Penn Medicine New Biomarker Found For Group Of Rare Metabolic Diseases

PHILADELPHIA – A newly discovered biomarker associated with a rare metabolic disorder may facilitate better diagnosis and identification of new drugs for clinical trials for the disease, according to researchers in the Perelman School of Medicine at the University of Pennsylvania. Their findings are described in Human Molecular Genetics. Development of treatments for the neurological symptoms of  mucopolysaccharidoses (MPS), a family of rare genetic disorders, have been hindered by the lack of objective measures of the extent of central nervous system (CNS) damage in patients.

“This new biomarker for CNS symptoms in MPS patients may help families better understand their child’s diagnosis and prognosis and should help clinicians and regulatory agencies to evaluate the efficacy of new therapies,” said senior author James Wilson, MD, PhD, a professor of Medicine and director of the Orphan Disease Center (ODC) at Penn.

MPS I is the most common form of this group of diseases and is caused by a deficiency of the key enzyme IDUA needed to break down complex sugars in cells. The disorder eventually leads to the abnormal accumulation of sugar fragments and cell death. The two main treatments are bone marrow transplantation and intravenous enzyme replacement therapy; however, neither of these treatments cure the disorder, especially when the disease enters the central nervous system.

Many of the individual MPS disorders share symptoms, such as vision and hearing problems, hernias, and heart problems. Patient groups estimate that in the United States 1 in 25,000 births results in some form of MPS. Life expectancy varies significantly for people with MPS, but individuals with the most severe form rarely live more than 10 years.

The ODC team screened metabolites from cerebrospinal fluid (CSF) in a canine model of MPS I. This assay revealed a marked elevation of a compound called spermine in affected animals. Gene therapy to reduce CSF spermine corrected brain lesions in these dogs.

Additional studies in cultured neurons from MPS I mice showed that elevated spermine was responsible for the abnormal overgrowth observed in the mouse cells.

In humans, spermine is elevated in the CSF of four MPS subtypes in which cognitive declines are seen, but not in two subtypes in which cognitive function is preserved. In MPS I patients, elevated CSF spermine was restricted to patients with genotypes associated with CNS disease. CSF spermine in these patients was reduced following hematopoietic stem cell transplantation -- the only therapy currently capable of improving cognitive outcomes.

“Our findings offer new insights into CNS symptoms in MPS patients,” said first author Christian Hinderer, MD, PhD, ODC Research Director. “These studies suggest CSF spermine could be used as a biomarker to evaluate the outcome of novel therapeutics designed to treat the CNS manifestations of MPS diseases, which will greatly simplify clinical trials."

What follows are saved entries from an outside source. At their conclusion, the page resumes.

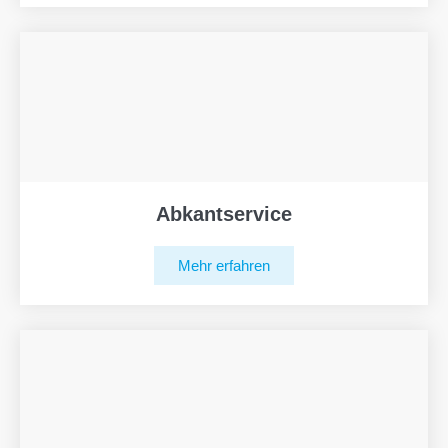
Abkantservice
Mehr erfahren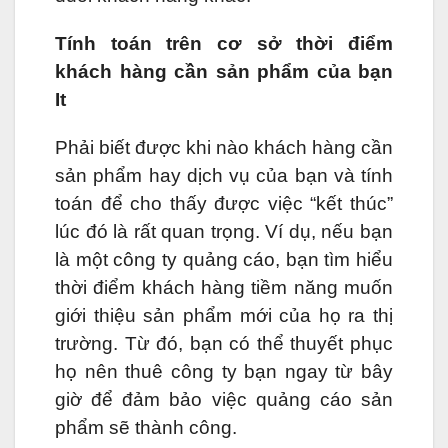
Tính toán trên cơ sở thời điểm
khách hàng cần sản phẩm của bạn
It
Phải biết được khi nào khách hàng cần
sản phẩm hay dịch vụ của bạn và tính
toán để cho thấy được việc “kết thúc”
lúc đó là rất quan trọng. Ví dụ, nếu bạn
là một công ty quảng cáo, bạn tìm hiểu
thời điểm khách hàng tiềm năng muốn
giới thiệu sản phẩm mới của họ ra thị
trường. Từ đó, bạn có thể thuyết phục
họ nên thuê công ty bạn ngay từ bây
giờ để đảm bảo việc quảng cáo sản
phẩm sẽ thành công.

“The mission of the ODC is to enable the development of novel diagnostics and treatments for rare diseases,” Wilson said. “We are offering access to this biomarker to the orphan disease research community for all research purposes at no cost to enable labs to freely conduct assays for their own research and patients’ needs. The only way we will move ahead in our field is to openly collaborate in the pre-competitive space, during the early stages of development of biomarkers and treatments.”

This work was funded through the National Institutes of Health and philanthropic foundations.

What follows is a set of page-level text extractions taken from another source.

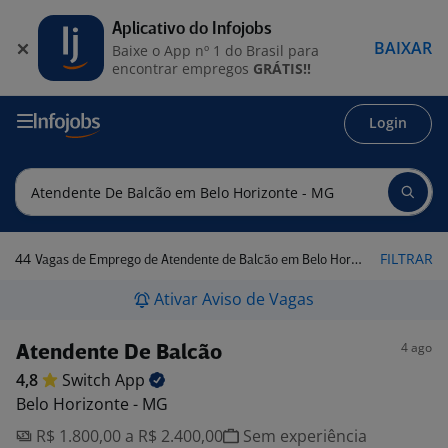
Aplicativo do Infojobs
BAIXAR
Baixe o App nº 1 do Brasil para
encontrar empregos
GRÁTIS!!
Login
44
FILTRAR
Vagas de Emprego de Atendente de Balcão em Belo Horizonte - MG
Ativar Aviso de Vagas
4 ago
Atendente De Balcão
4,8
Switch
App
Belo Horizonte - MG
R$ 1.800,00 a R$ 2.400,00
Sem experiência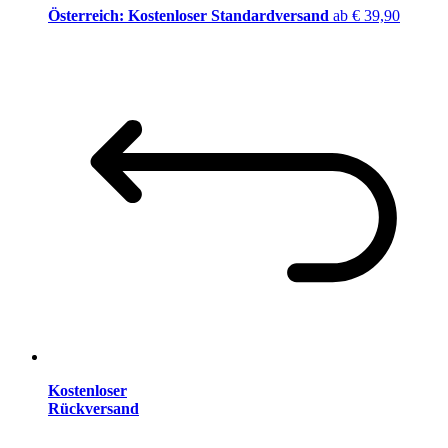
Österreich: Kostenloser Standardversand
ab € 39,90
Kostenloser
Rückversand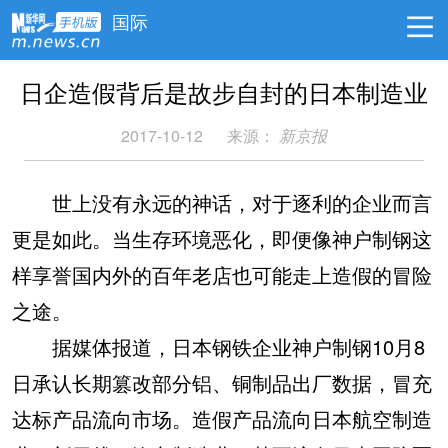
国际
日企造假背后是故步自封的日本制造业
2017-10-12
来源：
新京报
世上没有永远的神话，对于逐利的企业而言
更是如此。当生存环境恶化，即便像神户制钢这
样享誉国内外的百年老店也可能走上造假的冒险
之途。
据媒体报道，日本钢铁企业神户制钢10月8
日承认长期篡改部分铝、铜制品出厂数据，冒充
达标产品流向市场。造假产品流向日本航空制造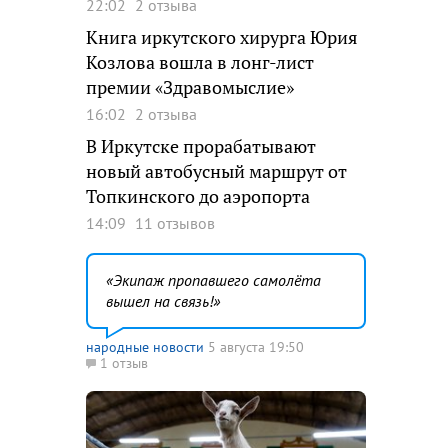
22:02
2 отзыва
Книга иркутского хирурга Юрия
Козлова вошла в лонг-лист
премии «Здравомыслие»
16:02
2 отзыва
В Иркутске прорабатывают
новый автобусный маршрут от
Топкинского до аэропорта
14:09
11 отзывов
Экипаж пропавшего самолёта
вышел на связь!
народные новости
5 августа 19:50
1 отзыв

Penn Medicine is one of the world's leading academic medical centers, dedicated to the related missions of medical education, biomedical research, and excellence in patient care. Penn Medicine consists of the Raymond and Ruth Perelman School of Medicine at the University of Pennsylvania (founded in 1765 as the nation's first medical school) and the University of Pennsylvania Health System, which together form a $6.7 billion enterprise.

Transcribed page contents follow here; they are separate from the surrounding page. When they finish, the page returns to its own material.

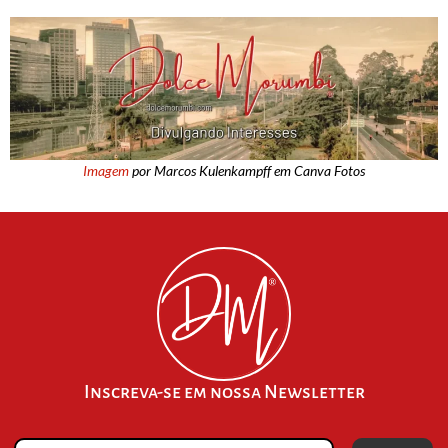
Imagem
por Marcos Kulenkampff em Canva Fotos
Inscreva-se em nossa Newsletter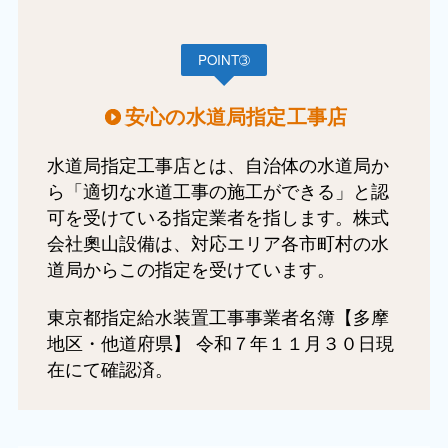
POINT➂
安心の水道局指定工事店
水道局指定工事店とは、自治体の水道局か
ら「適切な水道工事の施工ができる」と認
可を受けている指定業者を指します。株式
会社奧山設備は、対応エリア各市町村の水
道局からこの指定を受けています。
東京都指定給水装置工事事業者名簿【多摩
地区・他道府県】 令和７年１１月３０日現
在にて確認済。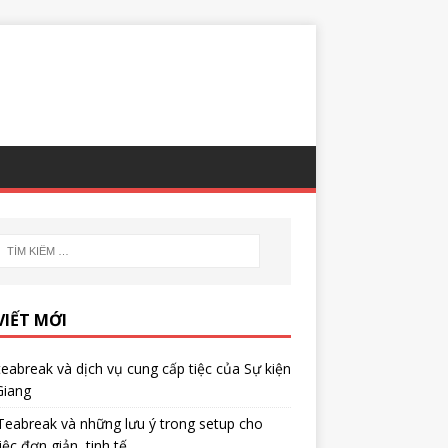
VIẾT MỚI
teabreak và dịch vụ cung cấp tiệc của Sự kiện
Giang
Teabreak và những lưu ý trong setup cho
iệc đơn giản, tinh tế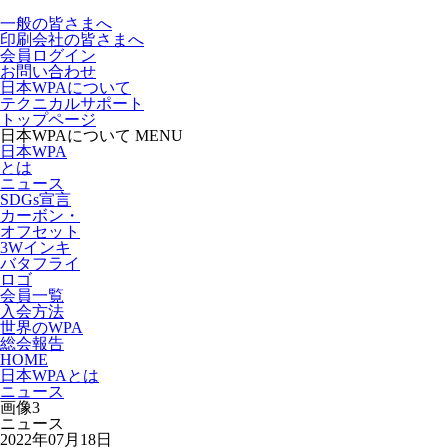
一般の皆さまへ
印刷会社の皆さまへ
会員ログイン
お問い合わせ
日本WPAについて
テクニカルサポート
トップページ
日本WPAについて MENU
日本WPA
とは
ニュース
SDGs宣言
カーボン・
オフセット
3Wインキ
バタフライ
ロゴ
会員一覧
入会方法
世界のWPA
総会報告
HOME
日本WPAとは
ニュース
画像3
ニュース
2022年07月18日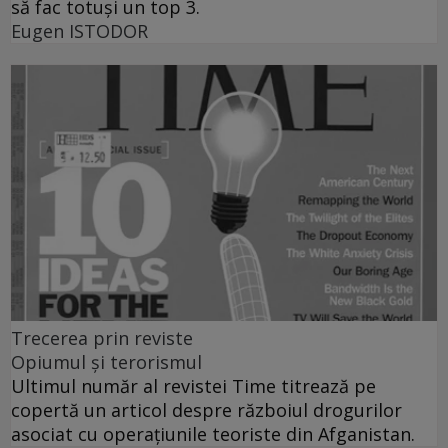
să fac totuşi un top 3.
Eugen ISTODOR
Trecerea prin reviste
Opiumul şi terorismul
Ultimul număr al revistei Time titrează pe
copertă un articol despre războiul drogurilor
asociat cu operaţiunile teoriste din Afganistan.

The Perelman School of Medicine has been ranked among the top five medical schools in the United States for the past 20 years, according to U.S. News & World Report's survey of research-oriented medical schools. The School is consistently among the nation's top recipients of funding from the National Institutes of Health, with $392 million awarded in the 2016 fiscal year.

The University of Pennsylvania Health System's patient care facilities include: The Hospital of the University of Pennsylvania and Penn Presbyterian Medical Center -- which are recognized as one of the nation's top "Honor Roll" hospitals by U.S. News & World Report -- Chester County Hospital; Lancaster General Health; Penn Wissahickon Hospice; and Pennsylvania Hospital -- the nation's first hospital, founded in 1751. Additional affiliated inpatient care facilities and services throughout the Philadelphia region include Good Shepherd Penn Partners, a partnership between Good Shepherd Rehabilitation Network and Penn Medicine.

Penn Medicine is committed to improving lives and health through a variety of community-based programs and activities. In fiscal year 2016, Penn Medicine provided $393 million to benefit our community.